La situación fue la inversa en el caso del asesinato de José María Lifante, 'El Cartagena', donde defendí a un acusado del que estaba convencido que no había cometido el crimen. Recuerdo la desesperación que tenía en mi despacho aquel cliente, que era el primer y único sospechoso para los investigadores de la Guardia Civil. 'El Cartagena' había sido golpeado brutalmente con la barra de unas pesas y con una llave inglesa, en su propio taller de Barinas (Abanilla), hasta quitarle la vida. Cuando el cliente fue por primera vez a verme, mientras comentábamos el caso, él estaba totalmente descompuesto y con la voz temblorosa, y sujetaba en todo momento las manos de su madre y de su novia.

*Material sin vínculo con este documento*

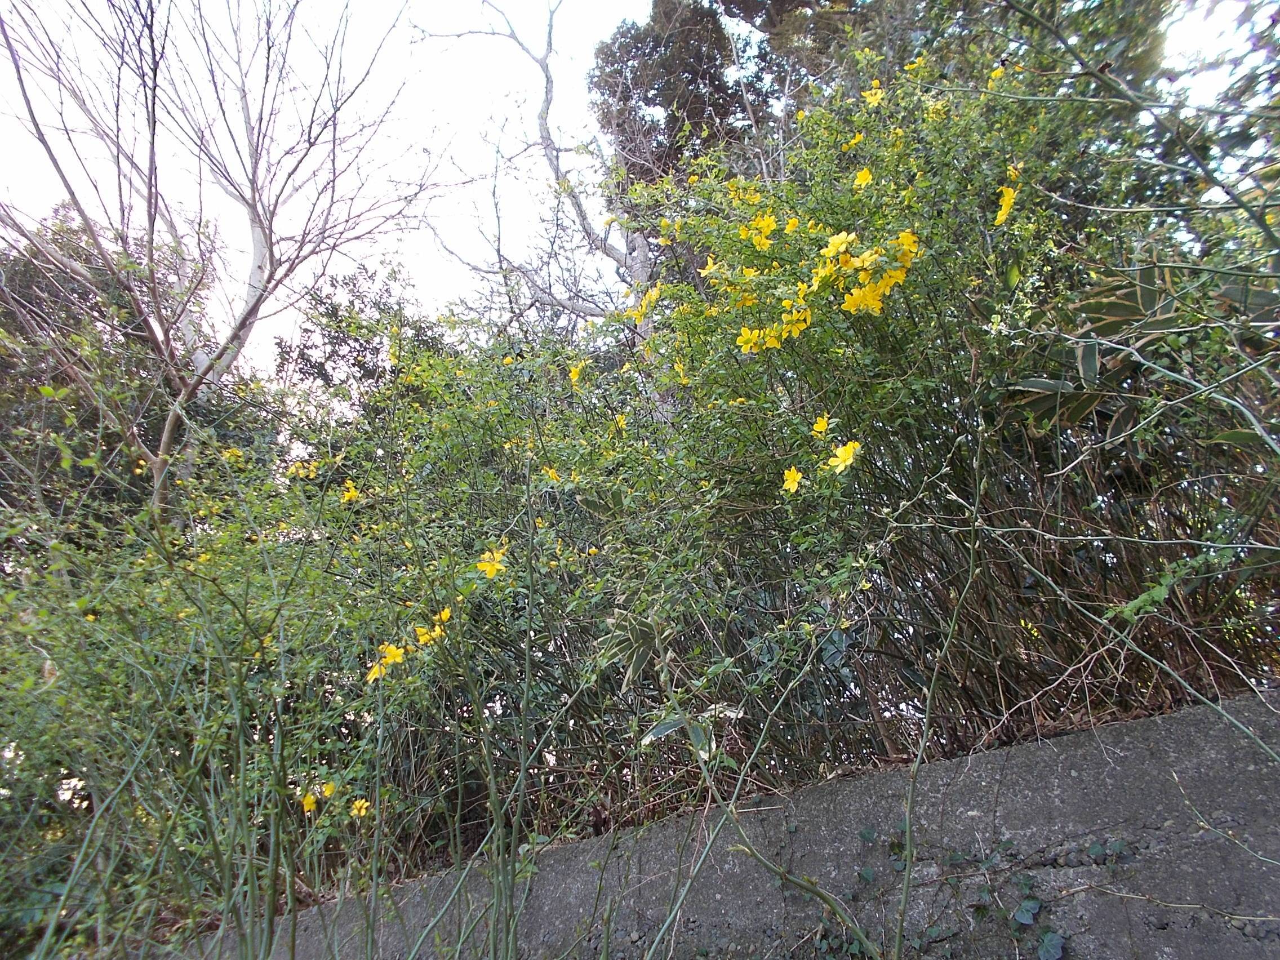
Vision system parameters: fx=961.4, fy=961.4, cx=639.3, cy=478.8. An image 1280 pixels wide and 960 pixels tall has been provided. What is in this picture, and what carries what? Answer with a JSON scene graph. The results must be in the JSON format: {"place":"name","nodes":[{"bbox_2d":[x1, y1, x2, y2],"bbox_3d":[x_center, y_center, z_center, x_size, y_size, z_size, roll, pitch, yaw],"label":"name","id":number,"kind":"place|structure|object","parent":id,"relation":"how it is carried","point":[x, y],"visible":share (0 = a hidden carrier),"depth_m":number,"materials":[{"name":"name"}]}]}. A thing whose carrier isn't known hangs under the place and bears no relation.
{"place":"outdoors","nodes":[
{"label":"outdoors","id":0,"kind":"place"},
{"bbox_2d":[0,0,1277,350],"label":"sky","id":1,"kind":"structure","parent":0,"point":[616,6],"materials":[{"name":"white"}]},
{"bbox_2d":[152,689,1279,959],"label":"concrete wall","id":2,"kind":"structure","parent":0,"point":[1172,738],"depth_m":1.33,"materials":[{"name":"grey concrete"}]},
{"bbox_2d":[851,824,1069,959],"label":"ivy","id":3,"kind":"object","parent":2,"relation":"attached to","point":[1050,937],"visible":0.69,"depth_m":1.20,"materials":[{"name":"green plant"}]},
{"bbox_2d":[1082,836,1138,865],"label":"ivy","id":4,"kind":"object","parent":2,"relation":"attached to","point":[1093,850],"visible":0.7,"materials":[{"name":"green plant"}]},
{"label":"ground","id":5,"kind":"structure","parent":0},
{"bbox_2d":[0,197,247,531],"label":"tree","id":6,"kind":"object","parent":5,"relation":"on","point":[25,297],"visible":0.41,"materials":[{"name":"green plant"}]},
{"bbox_2d":[0,0,445,515],"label":"bare tree","id":7,"kind":"object","parent":5,"relation":"on","point":[269,280],"visible":0.92,"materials":[{"name":"plant"}]},
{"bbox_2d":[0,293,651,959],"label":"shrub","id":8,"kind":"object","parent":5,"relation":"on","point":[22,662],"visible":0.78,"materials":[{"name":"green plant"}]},
{"bbox_2d":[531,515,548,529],"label":"yellow flower","id":9,"kind":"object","parent":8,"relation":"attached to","point":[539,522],"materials":[{"name":"yellow plant"}]},
{"bbox_2d":[270,255,450,423],"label":"tree","id":10,"kind":"object","parent":5,"relation":"on","point":[364,367],"visible":0.43,"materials":[{"name":"green plant"}]},
{"bbox_2d":[415,0,662,385],"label":"bare tree","id":11,"kind":"object","parent":5,"relation":"on","point":[547,71],"visible":0.57,"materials":[{"name":"plant"}]},
{"bbox_2d":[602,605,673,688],"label":"plant","id":12,"kind":"object","parent":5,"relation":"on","point":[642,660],"visible":0.81,"depth_m":1.50,"materials":[{"name":"green plant"}]},
{"bbox_2d":[0,16,1278,936],"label":"flowering shrub","id":13,"kind":"object","parent":5,"relation":"on","point":[838,313],"visible":0.8,"depth_m":1.62,"materials":[{"name":"green plant"}]},
{"bbox_2d":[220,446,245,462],"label":"yellow flower","id":14,"kind":"object","parent":13,"relation":"attached to","point":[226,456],"visible":0.6,"depth_m":2.63,"materials":[{"name":"yellow plant"}]},
{"bbox_2d":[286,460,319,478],"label":"yellow flower","id":15,"kind":"object","parent":13,"relation":"attached to","point":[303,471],"visible":0.69,"depth_m":2.41,"materials":[{"name":"yellow plant"}]},
{"bbox_2d":[299,790,318,812],"bbox_3d":[-0.628,0.615,1.829,0.041,0.045,0.039,-17,-24,40],"label":"yellow flower","id":16,"kind":"object","parent":13,"relation":"attached to","point":[309,805],"visible":0.69,"depth_m":1.83,"materials":[{"name":"yellow plant"}]},
{"bbox_2d":[319,781,336,798],"bbox_3d":[-0.571,0.568,1.751,0.038,0.040,0.040,-17,-24,40],"label":"yellow flower","id":17,"kind":"object","parent":13,"relation":"attached to","point":[327,791],"visible":0.74,"depth_m":1.75,"materials":[{"name":"yellow plant"}]},
{"bbox_2d":[340,480,359,502],"bbox_3d":[-0.671,0.032,2.231,0.053,0.056,0.065,12,-22,-34],"label":"yellow flower","id":18,"kind":"object","parent":13,"relation":"attached to","point":[345,496],"visible":0.71,"depth_m":2.23,"materials":[{"name":"yellow plant"}]},
{"bbox_2d":[349,797,370,818],"bbox_3d":[-0.514,0.604,1.767,0.043,0.045,0.040,-17,-24,40],"label":"yellow flower","id":19,"kind":"object","parent":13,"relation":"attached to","point":[361,810],"visible":0.81,"depth_m":1.76,"materials":[{"name":"yellow plant"}]},
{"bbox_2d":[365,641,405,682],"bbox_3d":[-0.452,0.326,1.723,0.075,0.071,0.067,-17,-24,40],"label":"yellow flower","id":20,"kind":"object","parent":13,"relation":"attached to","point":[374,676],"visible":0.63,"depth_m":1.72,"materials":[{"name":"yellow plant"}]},
{"bbox_2d":[414,620,444,644],"bbox_3d":[-0.373,0.274,1.712,0.053,0.052,0.058,-17,-24,40],"label":"yellow flower","id":21,"kind":"object","parent":13,"relation":"attached to","point":[435,633],"visible":0.58,"depth_m":1.71,"materials":[{"name":"yellow plant"}]},
{"bbox_2d":[433,606,452,626],"bbox_3d":[-0.345,0.241,1.678,0.043,0.041,0.039,-17,-24,40],"label":"yellow flower","id":22,"kind":"object","parent":13,"relation":"attached to","point":[446,611],"visible":0.56,"depth_m":1.67,"materials":[{"name":"yellow plant"}]},
{"bbox_2d":[475,545,508,579],"bbox_3d":[-0.259,0.148,1.693,0.068,0.061,0.066,-17,-24,40],"label":"yellow flower","id":23,"kind":"object","parent":13,"relation":"attached to","point":[488,568],"visible":0.79,"depth_m":1.68,"materials":[{"name":"yellow plant"}]},
{"bbox_2d":[543,465,562,482],"bbox_3d":[-0.179,-0.008,1.963,0.051,0.043,0.047,-17,-24,40],"label":"yellow flower","id":24,"kind":"object","parent":13,"relation":"attached to","point":[550,471],"visible":0.65,"depth_m":1.95,"materials":[{"name":"yellow plant"}]},
{"bbox_2d":[568,361,584,386],"bbox_3d":[-0.143,-0.238,2.205,0.048,0.060,0.062,5,-19,-19],"label":"yellow flower","id":25,"kind":"object","parent":13,"relation":"attached to","point":[573,374],"visible":0.72,"depth_m":2.20,"materials":[{"name":"yellow plant"}]},
{"bbox_2d":[612,412,627,430],"bbox_3d":[-0.044,-0.119,2.039,0.046,0.048,0.052,11,-22,-34],"label":"yellow flower","id":26,"kind":"object","parent":13,"relation":"attached to","point":[621,420],"visible":0.59,"depth_m":2.03,"materials":[{"name":"yellow plant"}]},
{"bbox_2d":[629,285,660,324],"bbox_3d":[0.012,-0.366,2.022,0.075,0.073,0.102,11,-22,-34],"label":"yellow flower","id":27,"kind":"object","parent":13,"relation":"attached to","point":[648,300],"visible":0.66,"depth_m":2.01,"materials":[{"name":"yellow plant"}]},
{"bbox_2d":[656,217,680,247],"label":"yellow flower","id":28,"kind":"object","parent":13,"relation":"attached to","point":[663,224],"visible":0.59,"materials":[{"name":"yellow plant"}]},
{"bbox_2d":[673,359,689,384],"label":"yellow flower","id":29,"kind":"object","parent":13,"relation":"attached to","point":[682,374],"visible":0.59,"depth_m":1.87,"materials":[{"name":"yellow plant"}]},
{"bbox_2d":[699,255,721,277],"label":"yellow flower","id":30,"kind":"object","parent":13,"relation":"attached to","point":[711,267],"visible":0.51,"depth_m":1.72,"materials":[{"name":"yellow plant"}]},
{"bbox_2d":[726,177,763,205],"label":"yellow flower","id":31,"kind":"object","parent":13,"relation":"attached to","point":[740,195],"visible":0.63,"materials":[{"name":"yellow plant"}]},
{"bbox_2d":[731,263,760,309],"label":"yellow flower","id":32,"kind":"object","parent":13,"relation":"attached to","point":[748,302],"visible":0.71,"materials":[{"name":"yellow plant"}]},
{"bbox_2d":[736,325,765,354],"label":"yellow flower","id":33,"kind":"object","parent":13,"relation":"attached to","point":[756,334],"visible":0.72,"depth_m":1.59,"materials":[{"name":"yellow plant"}]},
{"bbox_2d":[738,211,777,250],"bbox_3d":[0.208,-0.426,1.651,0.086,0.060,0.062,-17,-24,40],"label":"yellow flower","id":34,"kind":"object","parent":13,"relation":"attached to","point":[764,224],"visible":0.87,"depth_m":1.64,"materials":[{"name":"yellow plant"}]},
{"bbox_2d":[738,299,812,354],"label":"yellow flower","id":35,"kind":"object","parent":13,"relation":"attached to","point":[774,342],"visible":0.83,"depth_m":1.52,"materials":[{"name":"yellow plant"}]},
{"bbox_2d":[783,215,800,233],"bbox_3d":[0.249,-0.412,1.560,0.041,0.039,0.039,-17,-24,40],"label":"yellow flower","id":36,"kind":"object","parent":13,"relation":"attached to","point":[791,224],"visible":0.78,"depth_m":1.56,"materials":[{"name":"yellow plant"}]},
{"bbox_2d":[780,466,803,493],"bbox_3d":[0.235,0.000,1.462,0.039,0.048,0.048,8,-21,-27],"label":"yellow flower","id":37,"kind":"object","parent":13,"relation":"attached to","point":[796,482],"visible":0.85,"depth_m":1.47,"materials":[{"name":"yellow plant"}]},
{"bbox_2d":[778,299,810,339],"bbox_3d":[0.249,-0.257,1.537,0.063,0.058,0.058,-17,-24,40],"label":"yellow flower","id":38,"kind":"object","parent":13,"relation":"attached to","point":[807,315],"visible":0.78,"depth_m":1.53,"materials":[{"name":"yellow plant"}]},
{"bbox_2d":[811,414,829,435],"bbox_3d":[0.282,-0.084,1.487,0.038,0.043,0.033,-17,-24,40],"label":"yellow flower","id":39,"kind":"object","parent":13,"relation":"attached to","point":[822,426],"visible":0.81,"depth_m":1.49,"materials":[{"name":"yellow plant"}]},
{"bbox_2d":[823,230,856,259],"bbox_3d":[0.317,-0.363,1.492,0.062,0.053,0.055,-17,-24,40],"label":"yellow flower","id":40,"kind":"object","parent":13,"relation":"attached to","point":[844,245],"visible":0.76,"depth_m":1.49,"materials":[{"name":"yellow plant"}]},
{"bbox_2d":[828,438,860,473],"bbox_3d":[0.302,-0.033,1.408,0.048,0.058,0.067,9,-21,-29],"label":"yellow flower","id":41,"kind":"object","parent":13,"relation":"attached to","point":[838,453],"visible":0.8,"depth_m":1.41,"materials":[{"name":"yellow plant"}]},
{"bbox_2d":[842,131,864,149],"bbox_3d":[0.397,-0.622,1.775,0.049,0.044,0.046,-17,-24,40],"label":"yellow flower","id":42,"kind":"object","parent":13,"relation":"attached to","point":[854,141],"visible":0.68,"depth_m":1.77,"materials":[{"name":"yellow plant"}]},
{"bbox_2d":[852,167,873,188],"bbox_3d":[0.406,-0.541,1.736,0.038,0.050,0.043,12,-23,-35],"label":"yellow flower","id":43,"kind":"object","parent":13,"relation":"attached to","point":[865,176],"visible":0.59,"depth_m":1.74,"materials":[{"name":"yellow plant"}]},
{"bbox_2d":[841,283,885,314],"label":"yellow flower","id":44,"kind":"object","parent":13,"relation":"attached to","point":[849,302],"visible":0.8,"depth_m":1.46,"materials":[{"name":"yellow plant"}]},
{"bbox_2d":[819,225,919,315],"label":"yellow flower cluster","id":45,"kind":"object","parent":13,"relation":"attached to","point":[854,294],"visible":0.83,"depth_m":1.45,"materials":[{"name":"yellow plant"}]},
{"bbox_2d":[862,81,885,105],"bbox_3d":[0.452,-0.739,1.850,0.044,0.054,0.055,11,-22,-33],"label":"yellow flower","id":46,"kind":"object","parent":13,"relation":"attached to","point":[878,95],"visible":0.67,"depth_m":1.85,"materials":[{"name":"yellow plant"}]},
{"bbox_2d":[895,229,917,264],"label":"yellow flower","id":47,"kind":"object","parent":13,"relation":"attached to","point":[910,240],"visible":0.63,"depth_m":1.41,"materials":[{"name":"yellow plant"}]},
{"bbox_2d":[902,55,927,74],"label":"yellow flower","id":48,"kind":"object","parent":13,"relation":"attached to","point":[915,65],"visible":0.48,"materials":[{"name":"yellow plant"}]},
{"bbox_2d":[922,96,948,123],"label":"yellow flower","id":49,"kind":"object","parent":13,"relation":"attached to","point":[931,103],"visible":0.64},
{"bbox_2d":[988,65,1007,83],"bbox_3d":[0.664,-0.741,1.776,0.042,0.045,0.045,12,-22,-34],"label":"yellow flower","id":50,"kind":"object","parent":13,"relation":"attached to","point":[1000,74],"visible":0.43,"depth_m":1.77,"materials":[{"name":"yellow plant"}]},
{"bbox_2d":[993,181,1018,226],"bbox_3d":[0.580,-0.428,1.519,0.048,0.061,0.073,-6,-19,14],"label":"yellow flower","id":51,"kind":"object","parent":13,"relation":"attached to","point":[1010,200],"visible":0.61,"depth_m":1.51,"materials":[{"name":"yellow plant"}]},
{"bbox_2d":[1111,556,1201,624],"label":"green plant","id":52,"kind":"object","parent":13,"relation":"attached to","point":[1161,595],"visible":0.81,"depth_m":1.22,"materials":[{"name":"green plant"}]},
{"bbox_2d":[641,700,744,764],"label":"plant","id":53,"kind":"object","parent":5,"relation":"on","point":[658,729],"visible":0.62,"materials":[{"name":"green plant"}]},
{"bbox_2d":[585,0,898,186],"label":"evergreen tree","id":54,"kind":"object","parent":5,"relation":"on","point":[648,103],"visible":0.36,"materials":[{"name":"plant"}]},
{"bbox_2d":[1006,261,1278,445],"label":"shrub","id":55,"kind":"object","parent":5,"relation":"on","point":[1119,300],"visible":0.57,"depth_m":1.48,"materials":[{"name":"green plant"}]}
]}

Los investigadores le imputaban el delito de asesinato porque una huella suya se encontró en el lugar de los hechos. Yo vi desde el primer momento que aquel muchacho era incapaz de matar una mosca. Aquella tarde, su madre me regaló una estampa de San Francisco descendiendo a Jesús de la Cruz, y yo la coloqué en mi estantería. Le dije que nos traería suerte. A los ocho o nueve meses apareció el verdadero autor del crimen confesándose culpable.